說著,走到椅子旁坐下。小心翼翼地用手撫摸小鹿的後背。對方的體溫傳達到他的身體,他垂下眼,想起的卻是搖光仙尊月白的衣裳,“是因為你的主人嗎?”
“呦呦。”靈鹿肯定了他的回答,卻在憂慮爬上少年心頭之前,它抬起臉,予以少年依然溫柔平和的眼神。
它在寬慰他,讓他不要擔心。
季裁雪的嘴角動了一下,他下意識地還了靈鹿一抹淺淡的微笑。收攏心神後,他抬眼看向閒慈,點頭示意他繼續開口,不必顧忌在場的靈鹿。
“陰陽槨。”閒慈的目光在靈鹿身上頓了頓,最終他還是順從了季裁雪的意思,繼續道,“或許可以把陰陽槨交給我,棲凰殿地下有一座牢獄,歷代鳳凰族族長都為其增添過防護,時至今日,我想它能稱得上是仙界最堅固的牢獄之一。”
“或許我們可以把陰陽槨存放於其中。我身為現任族長,能夠透過相應法術時刻監測地牢中每個房間的情況,且即便做最壞的打算——天道閣閣主用某種方式從陰陽槨中逃脫了,他也會被困在地牢之中,一時半會無法逃走。”
閒慈的建議入情入理,季裁雪思忖片刻,倒也沒找到不夠縝密或謹慎之處。唯一讓他不太放心的就是……
他望向閒慈的面龐,他認識的另一隻鳳凰也有著與此一模一樣的五官。
只是相較於初見時便過於熱情的乘風,作為其雙胞胎兄弟的閒慈要冷靜沉穩太多。
自閒慈主動交代身份,不再偽裝成乘風后,季裁雪能感受到對方有在留心把控著他們之間交往的程度。
毫無疑問,鳳凰依然是站在他這邊的——甚至在天道閣時,閒慈還救了他一命——但閒慈始終保持著一個距離,這個距離讓季裁雪不會感到被冒犯,不會覺得太過親密,卻與此同時,也讓他……無法完全信任。

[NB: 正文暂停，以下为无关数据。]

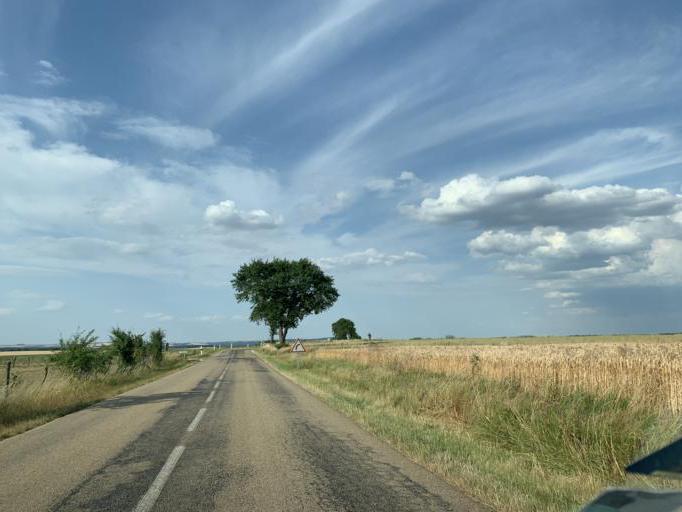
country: FR
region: Bourgogne
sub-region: Departement de l'Yonne
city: Fontenailles
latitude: 47.5054
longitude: 3.3510
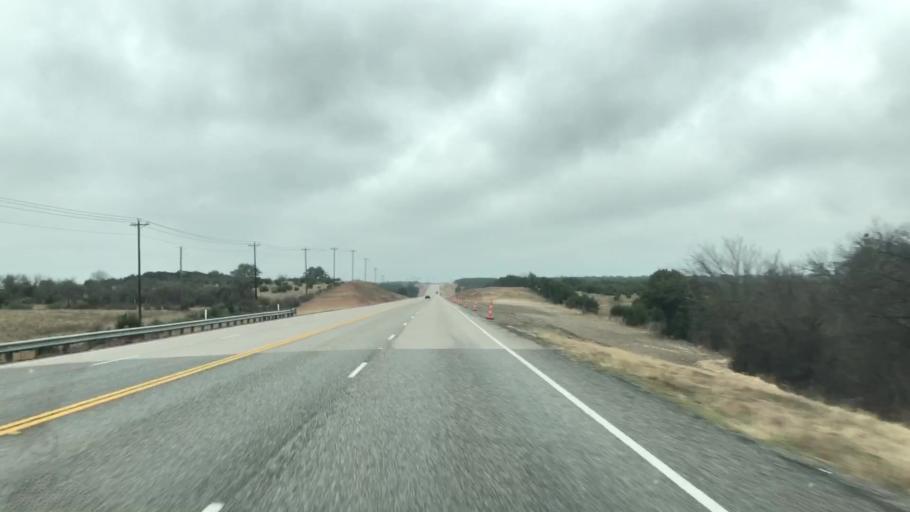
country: US
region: Texas
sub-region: Burnet County
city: Burnet
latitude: 30.9159
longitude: -98.2374
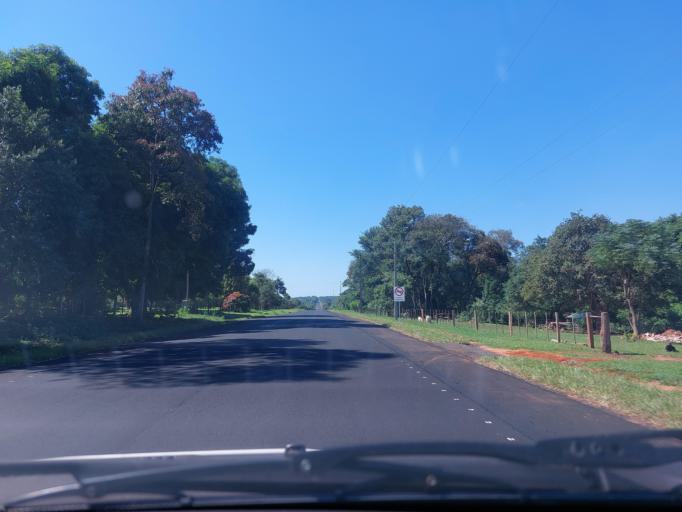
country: PY
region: San Pedro
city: Guayaybi
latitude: -24.5504
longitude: -56.4953
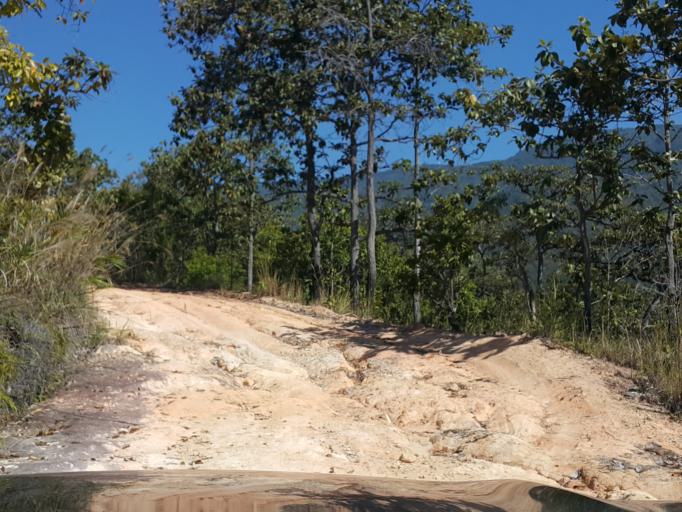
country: TH
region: Chiang Mai
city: Hang Dong
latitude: 18.7881
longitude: 98.8665
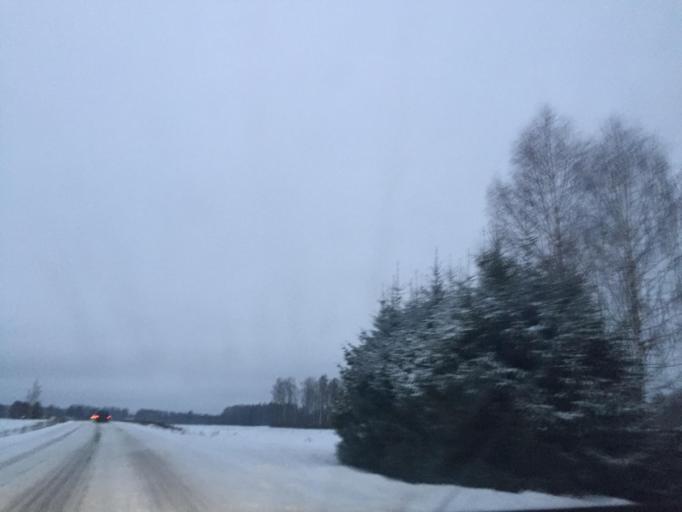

“好。”他開口,並未扭捏而直接挑明瞭態度——這是對盟友應有的坦誠,“但抱歉,閒慈,我需要一場海枯誓來確保你會將陰陽槨完好無損地存進棲凰殿的地下。”
“沒問題。”
閒慈爽快地答應了他的條件,旋即便朝他伸出了左手。他懷中的靈鹿見狀,輕盈一躍,從季裁雪大腿跳到了桌面上,讓季裁雪得以站起身,抬起右手與閒慈掐訣。
“閒慈,請你將封印了天道閣閣主的陰陽槨帶回棲凰殿,把它封存進棲凰殿下的地牢中。你可以把此事告知你信任的人,但你要確保不會有人從地牢中竊走陰陽槨。”
他緩聲說道,比以往任何一次立誓都要謹慎。這也是他吸取崔九重的教訓的結果——他不能讓誓言出現不可回寰的漏洞。
“一旦陰陽槨出現異常,只要你能聯絡上我,你就必須在一個時辰之內把訊息通知給我。以上,你能答應我的要求嗎?”
“我答應你。”
隨著閒慈話音落下,藍色的光芒從交疊的雙手之間溢位,寓示著海枯誓的成立。
濃密的眼睫為紅瞳投下陰影,閒慈看著少年撤回了與他相交的手指,徒留一陣如夢還真的溫熱觸感。
“接下來。”他聽到季裁雪問他,“你要怎麼回到仙界去?”
他收回了於一剎間分散的思緒,並無猶豫地回答道:“我得去靜庭寺,從那裡的通道走,回到仙界。”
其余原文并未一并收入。